The system is split into 5 main parts:
  • Buying monthly dividend paying equities and re-investing the dividends every month to get super-componding
  • Buying triplets of 3 quarterly dividend paying equities in diffrerent industries that each have pay dates in each month of the quarter. Dividends are reinvested.
  • Buying dividend paying equities on the day before ex-date and then selling them again once the price recovers.
  • Buying quarterly dividend paying equities that cannot be combined in to a triplet but that do have high yield and listed options.
  • Writing calls on cany equity that has listed options and reinvesting the call premiums received.

The Test Positions


US Equity Triplets:

June 2019 TUP SUP SIG
June 2019 TLRD BNS UL
July 2019 KIM IP OXY
August 2019 DCP TRTN HTA

US Equity Monthlies:

CLNC DX ECC GAIN GLAD GOOD MAIN ORC OXLC PSEC PVL ROYT SBR SUNS WSR

US Equity Quarterly:

AHT AINV CCR DCP DKL GLOP HRZN IP KIM MRCC NGL NYMT OXY SALM SIG SPH SUP TLRD TRTN TUP USDP

CAD Equity Monthly:

CHR DIR.UN DIV EIF RNW


The Results

Including super-coomponding of dividends and writing calls and using margin when margin interest rates are "low" compared to yield, we should be able to acheive an annual yield between 15% and 20%.


A Note on Margin Usage


Thought a lot about this and came up with an answer for how much margin to use....

Avoid margin violation at all costs

Assume conservative (i.e. REG-T) margin

Estimate likely worse-case drawdown (at correlation of 1)

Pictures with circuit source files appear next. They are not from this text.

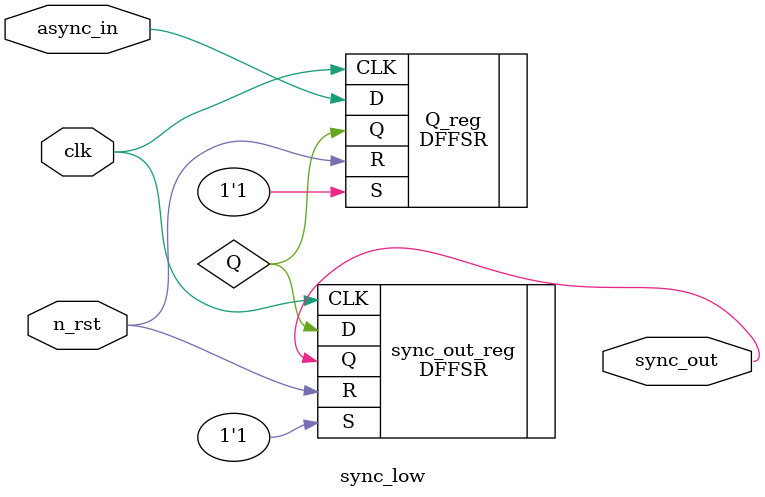
<source format=v>


module sync_low ( clk, n_rst, async_in, sync_out );
  input clk, n_rst, async_in;
  output sync_out;
  wire   Q;

  DFFSR Q_reg ( .D(async_in), .CLK(clk), .R(n_rst), .S(1'b1), .Q(Q) );
  DFFSR sync_out_reg ( .D(Q), .CLK(clk), .R(n_rst), .S(1'b1), .Q(sync_out) );
endmodule


</source>
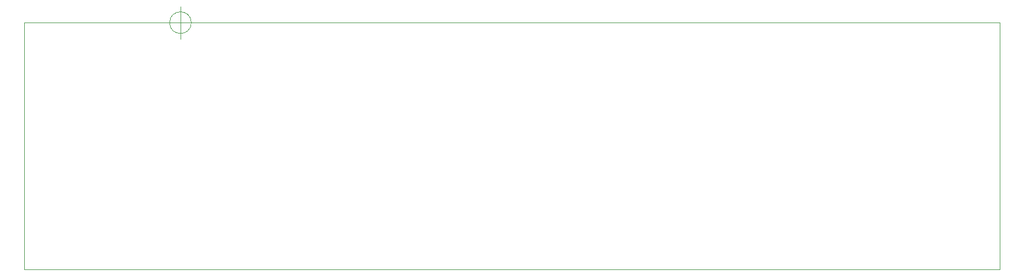
<source format=gbr>
G04 #@! TF.GenerationSoftware,KiCad,Pcbnew,(5.1.5-0-10_14)*
G04 #@! TF.CreationDate,2020-04-26T22:29:08-07:00*
G04 #@! TF.ProjectId,modelm,6d6f6465-6c6d-42e6-9b69-6361645f7063,v0.1*
G04 #@! TF.SameCoordinates,Original*
G04 #@! TF.FileFunction,Profile,NP*
%FSLAX46Y46*%
G04 Gerber Fmt 4.6, Leading zero omitted, Abs format (unit mm)*
G04 Created by KiCad (PCBNEW (5.1.5-0-10_14)) date 2020-04-26 22:29:08*
%MOMM*%
%LPD*%
G04 APERTURE LIST*
%ADD10C,0.050000*%
%ADD11C,0.001000*%
G04 APERTURE END LIST*
D10*
X90436666Y-46990000D02*
G75*
G03X90436666Y-46990000I-1666666J0D01*
G01*
X86270000Y-46990000D02*
X91270000Y-46990000D01*
X88770000Y-44490000D02*
X88770000Y-49490000D01*
X90436666Y-46990000D02*
G75*
G03X90436666Y-46990000I-1666666J0D01*
G01*
X86270000Y-46990000D02*
X91270000Y-46990000D01*
X88770000Y-44490000D02*
X88770000Y-49490000D01*
D11*
X64770000Y-84990000D02*
X64770000Y-46990000D01*
X214770000Y-84990000D02*
X64770000Y-84990000D01*
X214770000Y-46990000D02*
X214770000Y-84990000D01*
X64770000Y-46990000D02*
X214770000Y-46990000D01*
M02*

</source>
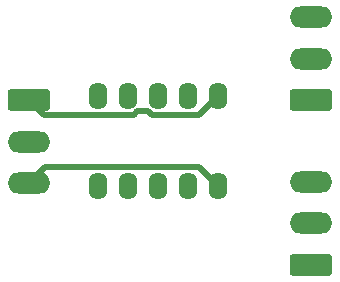
<source format=gbr>
%TF.GenerationSoftware,KiCad,Pcbnew,8.0.2*%
%TF.CreationDate,2024-07-29T23:59:12+02:00*%
%TF.ProjectId,latchingRelay,6c617463-6869-46e6-9752-656c61792e6b,rev?*%
%TF.SameCoordinates,Original*%
%TF.FileFunction,Copper,L2,Bot*%
%TF.FilePolarity,Positive*%
%FSLAX46Y46*%
G04 Gerber Fmt 4.6, Leading zero omitted, Abs format (unit mm)*
G04 Created by KiCad (PCBNEW 8.0.2) date 2024-07-29 23:59:12*
%MOMM*%
%LPD*%
G01*
G04 APERTURE LIST*
G04 Aperture macros list*
%AMRoundRect*
0 Rectangle with rounded corners*
0 $1 Rounding radius*
0 $2 $3 $4 $5 $6 $7 $8 $9 X,Y pos of 4 corners*
0 Add a 4 corners polygon primitive as box body*
4,1,4,$2,$3,$4,$5,$6,$7,$8,$9,$2,$3,0*
0 Add four circle primitives for the rounded corners*
1,1,$1+$1,$2,$3*
1,1,$1+$1,$4,$5*
1,1,$1+$1,$6,$7*
1,1,$1+$1,$8,$9*
0 Add four rect primitives between the rounded corners*
20,1,$1+$1,$2,$3,$4,$5,0*
20,1,$1+$1,$4,$5,$6,$7,0*
20,1,$1+$1,$6,$7,$8,$9,0*
20,1,$1+$1,$8,$9,$2,$3,0*%
G04 Aperture macros list end*
%TA.AperFunction,ComponentPad*%
%ADD10RoundRect,0.250000X1.550000X-0.650000X1.550000X0.650000X-1.550000X0.650000X-1.550000X-0.650000X0*%
%TD*%
%TA.AperFunction,ComponentPad*%
%ADD11O,3.600000X1.800000*%
%TD*%
%TA.AperFunction,ComponentPad*%
%ADD12RoundRect,0.250000X-1.550000X0.650000X-1.550000X-0.650000X1.550000X-0.650000X1.550000X0.650000X0*%
%TD*%
%TA.AperFunction,ComponentPad*%
%ADD13O,1.600000X2.300000*%
%TD*%
%TA.AperFunction,Conductor*%
%ADD14C,0.500000*%
%TD*%
G04 APERTURE END LIST*
D10*
%TO.P,J102,1,Pin_1*%
%TO.N,Net-(J102-Pin_1)*%
X159000000Y-99000000D03*
D11*
%TO.P,J102,2,Pin_2*%
%TO.N,Net-(J102-Pin_2)*%
X159000000Y-95500000D03*
%TO.P,J102,3,Pin_3*%
%TO.N,Net-(J102-Pin_3)*%
X159000000Y-92000000D03*
%TD*%
D10*
%TO.P,J103,1,Pin_1*%
%TO.N,Net-(J103-Pin_1)*%
X159000000Y-85055000D03*
D11*
%TO.P,J103,2,Pin_2*%
%TO.N,Net-(J103-Pin_2)*%
X159000000Y-81555000D03*
%TO.P,J103,3,Pin_3*%
%TO.N,Net-(J103-Pin_3)*%
X159000000Y-78055000D03*
%TD*%
D12*
%TO.P,J101,1,Pin_1*%
%TO.N,Net-(J101-Pin_1)*%
X135139500Y-85074000D03*
D11*
%TO.P,J101,2,Pin_2*%
%TO.N,Net-(J101-Pin_2)*%
X135139500Y-88574000D03*
%TO.P,J101,3,Pin_3*%
%TO.N,Net-(J101-Pin_3)*%
X135139500Y-92074000D03*
%TD*%
D13*
%TO.P,K101,1*%
%TO.N,Net-(D101-K)*%
X140925000Y-92325000D03*
%TO.P,K101,2*%
%TO.N,Net-(J102-Pin_3)*%
X143465000Y-92325000D03*
%TO.P,K101,3*%
%TO.N,Net-(J102-Pin_2)*%
X146005000Y-92325000D03*
%TO.P,K101,4*%
%TO.N,Net-(J102-Pin_1)*%
X148545000Y-92325000D03*
%TO.P,K101,5*%
%TO.N,Net-(J101-Pin_3)*%
X151085000Y-92325000D03*
%TO.P,K101,6*%
%TO.N,Net-(J101-Pin_1)*%
X151085000Y-84705000D03*
%TO.P,K101,7*%
%TO.N,Net-(J103-Pin_3)*%
X148545000Y-84705000D03*
%TO.P,K101,8*%
%TO.N,Net-(J103-Pin_2)*%
X146005000Y-84705000D03*
%TO.P,K101,9*%
%TO.N,Net-(J103-Pin_1)*%
X143465000Y-84705000D03*
%TO.P,K101,10*%
%TO.N,Net-(D101-K)*%
X140925000Y-84705000D03*
%TD*%
D14*
%TO.N,Net-(J101-Pin_3)*%
X135139500Y-92074000D02*
X136488500Y-90725000D01*
X149485000Y-90725000D02*
X151085000Y-92325000D01*
X136488500Y-90725000D02*
X149485000Y-90725000D01*
%TO.N,Net-(J101-Pin_1)*%
X149485000Y-86305000D02*
X145487233Y-86305000D01*
X143982767Y-86305000D02*
X136370500Y-86305000D01*
X145487233Y-86305000D02*
X145182233Y-86000000D01*
X145182233Y-86000000D02*
X144287767Y-86000000D01*
X144287767Y-86000000D02*
X143982767Y-86305000D01*
X151085000Y-84705000D02*
X149485000Y-86305000D01*
X136370500Y-86305000D02*
X135139500Y-85074000D01*
%TD*%
M02*

</source>
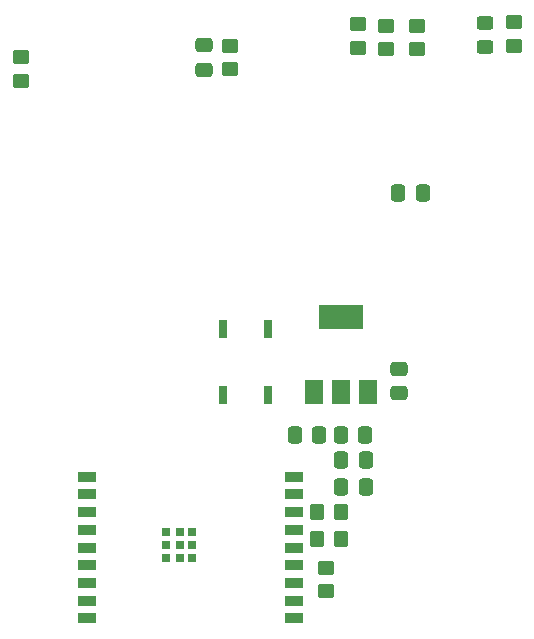
<source format=gbr>
%TF.GenerationSoftware,KiCad,Pcbnew,(6.0.2)*%
%TF.CreationDate,2022-03-04T10:51:53-05:00*%
%TF.ProjectId,bottom,626f7474-6f6d-42e6-9b69-6361645f7063,rev?*%
%TF.SameCoordinates,Original*%
%TF.FileFunction,Paste,Top*%
%TF.FilePolarity,Positive*%
%FSLAX46Y46*%
G04 Gerber Fmt 4.6, Leading zero omitted, Abs format (unit mm)*
G04 Created by KiCad (PCBNEW (6.0.2)) date 2022-03-04 10:51:53*
%MOMM*%
%LPD*%
G01*
G04 APERTURE LIST*
G04 Aperture macros list*
%AMRoundRect*
0 Rectangle with rounded corners*
0 $1 Rounding radius*
0 $2 $3 $4 $5 $6 $7 $8 $9 X,Y pos of 4 corners*
0 Add a 4 corners polygon primitive as box body*
4,1,4,$2,$3,$4,$5,$6,$7,$8,$9,$2,$3,0*
0 Add four circle primitives for the rounded corners*
1,1,$1+$1,$2,$3*
1,1,$1+$1,$4,$5*
1,1,$1+$1,$6,$7*
1,1,$1+$1,$8,$9*
0 Add four rect primitives between the rounded corners*
20,1,$1+$1,$2,$3,$4,$5,0*
20,1,$1+$1,$4,$5,$6,$7,0*
20,1,$1+$1,$6,$7,$8,$9,0*
20,1,$1+$1,$8,$9,$2,$3,0*%
G04 Aperture macros list end*
%ADD10R,1.500000X2.000000*%
%ADD11R,3.800000X2.000000*%
%ADD12RoundRect,0.250000X-0.450000X0.350000X-0.450000X-0.350000X0.450000X-0.350000X0.450000X0.350000X0*%
%ADD13R,0.762000X1.524000*%
%ADD14RoundRect,0.250000X0.450000X-0.350000X0.450000X0.350000X-0.450000X0.350000X-0.450000X-0.350000X0*%
%ADD15RoundRect,0.250000X0.475000X-0.337500X0.475000X0.337500X-0.475000X0.337500X-0.475000X-0.337500X0*%
%ADD16RoundRect,0.250000X-0.337500X-0.475000X0.337500X-0.475000X0.337500X0.475000X-0.337500X0.475000X0*%
%ADD17RoundRect,0.250000X-0.450000X0.325000X-0.450000X-0.325000X0.450000X-0.325000X0.450000X0.325000X0*%
%ADD18R,1.500000X0.900000*%
%ADD19R,0.700000X0.700000*%
%ADD20RoundRect,0.250000X-0.350000X-0.450000X0.350000X-0.450000X0.350000X0.450000X-0.350000X0.450000X0*%
G04 APERTURE END LIST*
D10*
%TO.C,U4*%
X167009860Y-113980000D03*
X169309860Y-113980000D03*
X171609860Y-113980000D03*
D11*
X169309860Y-107680000D03*
%TD*%
D12*
%TO.C,R3*%
X173109860Y-82980000D03*
X173109860Y-84980000D03*
%TD*%
D13*
%TO.C,S1*%
X159309860Y-114280000D03*
X159309860Y-108692000D03*
X163119860Y-114280000D03*
X163119860Y-108692000D03*
%TD*%
D14*
%TO.C,R12*%
X168009860Y-130880000D03*
X168009860Y-128880000D03*
%TD*%
D15*
%TO.C,C2*%
X157709860Y-86717500D03*
X157709860Y-84642500D03*
%TD*%
D12*
%TO.C,R10*%
X183909860Y-82680000D03*
X183909860Y-84680000D03*
%TD*%
D15*
%TO.C,C4*%
X174209860Y-114117500D03*
X174209860Y-112042500D03*
%TD*%
D16*
%TO.C,C6*%
X169309860Y-122080000D03*
X171384860Y-122080000D03*
%TD*%
D12*
%TO.C,R4*%
X175709860Y-82980000D03*
X175709860Y-84980000D03*
%TD*%
D17*
%TO.C,D2*%
X181509860Y-82730000D03*
X181509860Y-84780000D03*
%TD*%
D18*
%TO.C,U5*%
X165309860Y-133180000D03*
X165309860Y-131680000D03*
X165309860Y-130180000D03*
X165309860Y-128680000D03*
X165309860Y-127180000D03*
X165309860Y-125680000D03*
X165309860Y-124180000D03*
X165309860Y-122680000D03*
X165309860Y-121180000D03*
X147809860Y-121180000D03*
X147809860Y-122680000D03*
X147809860Y-124180000D03*
X147809860Y-125680000D03*
X147809860Y-127180000D03*
X147809860Y-128680000D03*
X147809860Y-130180000D03*
X147809860Y-131680000D03*
X147809860Y-133180000D03*
D19*
X156699860Y-126980000D03*
X156699860Y-128080000D03*
X154499860Y-128080000D03*
X155649860Y-125880000D03*
X154499860Y-126980000D03*
X154499860Y-125880000D03*
X155649860Y-126980000D03*
X155649860Y-128080000D03*
X156699860Y-125880000D03*
%TD*%
D20*
%TO.C,R14*%
X167309860Y-124180000D03*
X169309860Y-124180000D03*
%TD*%
D12*
%TO.C,R7*%
X142209860Y-85680000D03*
X142209860Y-87680000D03*
%TD*%
D16*
%TO.C,C5*%
X169272360Y-117680000D03*
X171347360Y-117680000D03*
%TD*%
D20*
%TO.C,R11*%
X167309860Y-126480000D03*
X169309860Y-126480000D03*
%TD*%
D12*
%TO.C,R8*%
X159909860Y-84680000D03*
X159909860Y-86680000D03*
%TD*%
D16*
%TO.C,C8*%
X165372360Y-117680000D03*
X167447360Y-117680000D03*
%TD*%
%TO.C,C7*%
X169309860Y-119780000D03*
X171384860Y-119780000D03*
%TD*%
D12*
%TO.C,R2*%
X170709860Y-82880000D03*
X170709860Y-84880000D03*
%TD*%
D16*
%TO.C,C1*%
X174134860Y-97180000D03*
X176209860Y-97180000D03*
%TD*%
M02*

</source>
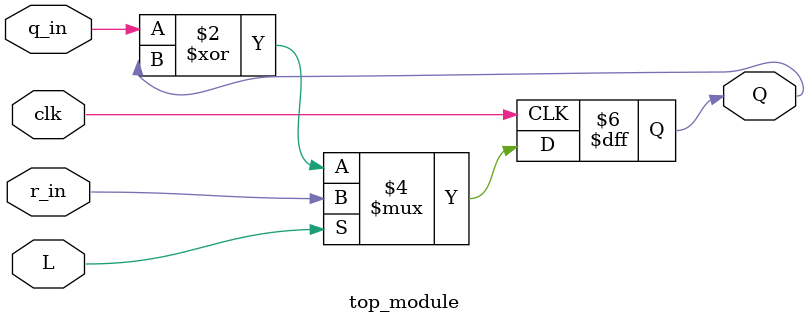
<source format=sv>
module full_module(
    input [2:0] r,
    input L,
    input clk,
    output reg [2:0] q
);

// Instance of the top_module for each bit of q and r
top_module top_inst0 (.clk(clk), .L(L), .q_in(q[0]), .r_in(r[0]), .Q(q[0]));
top_module top_inst1 (.clk(clk), .L(L), .q_in(q[1]), .r_in(r[1]), .Q(q[1]));
top_module top_inst2 (.clk(clk), .L(L), .q_in(q[2]), .r_in(r[2]), .Q(q[2]));

endmodule
module top_module(
	input clk,
	input L,
	input q_in,
	input r_in,
	output reg Q
);

always @(posedge clk) begin
    if (L) begin
        Q <= r_in;
    end else begin
        Q <= q_in ^ Q;
    end
end

endmodule

</source>
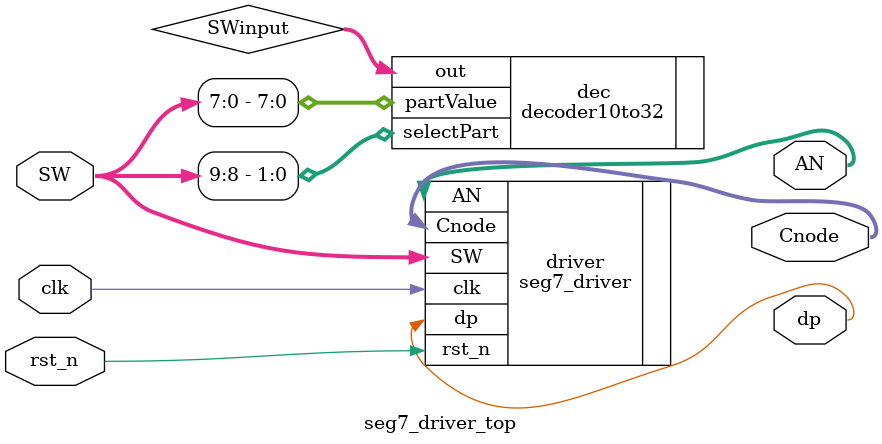
<source format=v>
`timescale 1ns / 1ps


module seg7_driver_top(
                        input clk,
                        input rst_n,
                        input [9:0] SW,
                        output [6:0] Cnode,
                        output dp,
                        output [7:0] AN
                        );
                        
    wire [31:0] SWinput;
    
    decoder10to32 dec(.selectPart(SW[9:8]), .partValue(SW[7:0]), .out(SWinput));
    seg7_driver driver(.clk(clk), .rst_n(rst_n), .SW(SW), .Cnode(Cnode), .dp(dp), .AN(AN));

endmodule

</source>
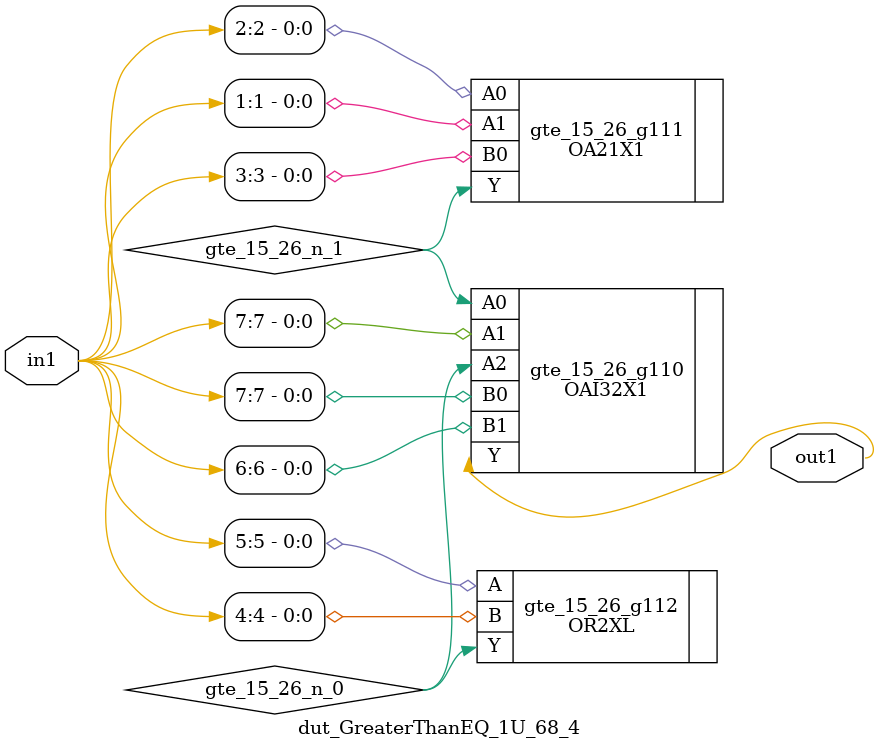
<source format=v>
`timescale 1ps / 1ps


module dut_GreaterThanEQ_1U_68_4(in1, out1);
  input [7:0] in1;
  output out1;
  wire [7:0] in1;
  wire out1;
  wire gte_15_26_n_0, gte_15_26_n_1;
  OAI32X1 gte_15_26_g110(.A0 (gte_15_26_n_1), .A1 (in1[7]), .A2
       (gte_15_26_n_0), .B0 (in1[7]), .B1 (in1[6]), .Y (out1));
  OA21X1 gte_15_26_g111(.A0 (in1[2]), .A1 (in1[1]), .B0 (in1[3]), .Y
       (gte_15_26_n_1));
  OR2XL gte_15_26_g112(.A (in1[5]), .B (in1[4]), .Y (gte_15_26_n_0));
endmodule



</source>
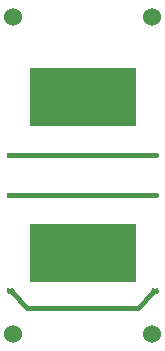
<source format=gbl>
G04*
G04 #@! TF.GenerationSoftware,Altium Limited,Altium Designer,24.10.1 (45)*
G04*
G04 Layer_Physical_Order=2*
G04 Layer_Color=16711680*
%FSLAX44Y44*%
%MOMM*%
G71*
G04*
G04 #@! TF.SameCoordinates,79C6D601-A39B-46A2-8E03-E2448EDDA2BC*
G04*
G04*
G04 #@! TF.FilePolarity,Positive*
G04*
G01*
G75*
%ADD29C,0.3810*%
%ADD30R,2.0000X2.0000*%
%ADD31C,1.5240*%
%ADD32C,0.3000*%
%ADD33R,9.0000X5.0000*%
D29*
X-60000Y51000D02*
X-47100Y38100D01*
X46870D01*
X59770Y51000D01*
Y52500D02*
X62000D01*
X-62000D02*
X-60000D01*
X-62000Y133000D02*
X62000D01*
X-62000Y167000D02*
X62000D01*
D30*
X-26050Y75000D02*
D03*
X-13350Y225000D02*
D03*
D31*
X59000Y284000D02*
D03*
X-59000D02*
D03*
X59000Y16000D02*
D03*
X-59000D02*
D03*
D32*
X-63247Y51000D02*
D03*
Y54000D02*
D03*
X-60000D02*
D03*
X59770D02*
D03*
Y51000D02*
D03*
X63018D02*
D03*
X-60000D02*
D03*
X63018Y54000D02*
D03*
X-60000Y134500D02*
D03*
Y131500D02*
D03*
X-63247Y134500D02*
D03*
Y131500D02*
D03*
X63018D02*
D03*
Y134500D02*
D03*
X59770Y131500D02*
D03*
Y134500D02*
D03*
X-60000Y168500D02*
D03*
Y165500D02*
D03*
X-63247Y168500D02*
D03*
Y165500D02*
D03*
X63018D02*
D03*
Y168500D02*
D03*
X59770Y165500D02*
D03*
Y168500D02*
D03*
D33*
X0Y216000D02*
D03*
Y84000D02*
D03*
M02*

</source>
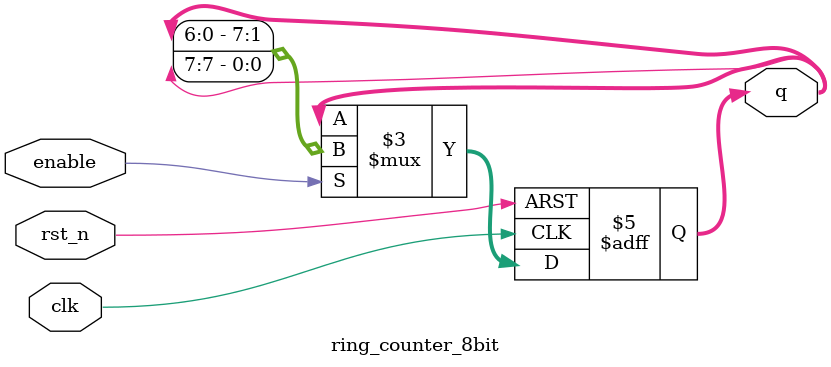
<source format=v>

module ring_counter_8bit (
    input  wire       clk,      // Clock input
    input  wire       rst_n,    // Active-low asynchronous reset
    input  wire       enable,   // Enable signal
    output reg  [7:0] q         // 8-bit output
);

    always @(posedge clk or negedge rst_n) begin
        if (!rst_n) begin
            // Reset: Initialize with single '1' at LSB
            q <= 8'b00000001;
        end
        else if (enable) begin
            // Rotate left: shift left and wrap MSB to LSB
            q <= {q[6:0], q[7]};
        end
    end

endmodule
</source>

Use 50%-max DD as esitmate for max margin

Calculate current weighted-average correlation of the portfolio

Modify maximum recommended margin usage using correlation (i.e. decrease margin usage if correlation is higher)


RecommededMaximumMarginUsage%=50%-(MaximumEstimatedDrawdown%*(1-WeightedAverageCorrelation))


Correlation Analysis


How correlated is everything with each other and the overall market? Would help to see if DD estimates are agressive, realistic, or conservative and adjust accordingly


Monhtly USD Correlation=0.107 with 15 positions

Quarterly USD Correlation=0.266 with 21 positions

Monthly CAD Correlation=0.055 with 5 positions

Weighted average correlation=0.182 with 41 positions


Market correlation using SPY for US Equities:


Monhtly USD Correlation with SPY=0.191 with 15 positions

Quarterly USD Correlation with SPY=0.092 with 21 positions

Monhtly CAD Correlation with VCN=0.277 with 5 positions


There is a risk of loss with all trading activity.  PMKing Trading does not give individual investment advice on the suitability of any particular strategy, or make trade recommendations.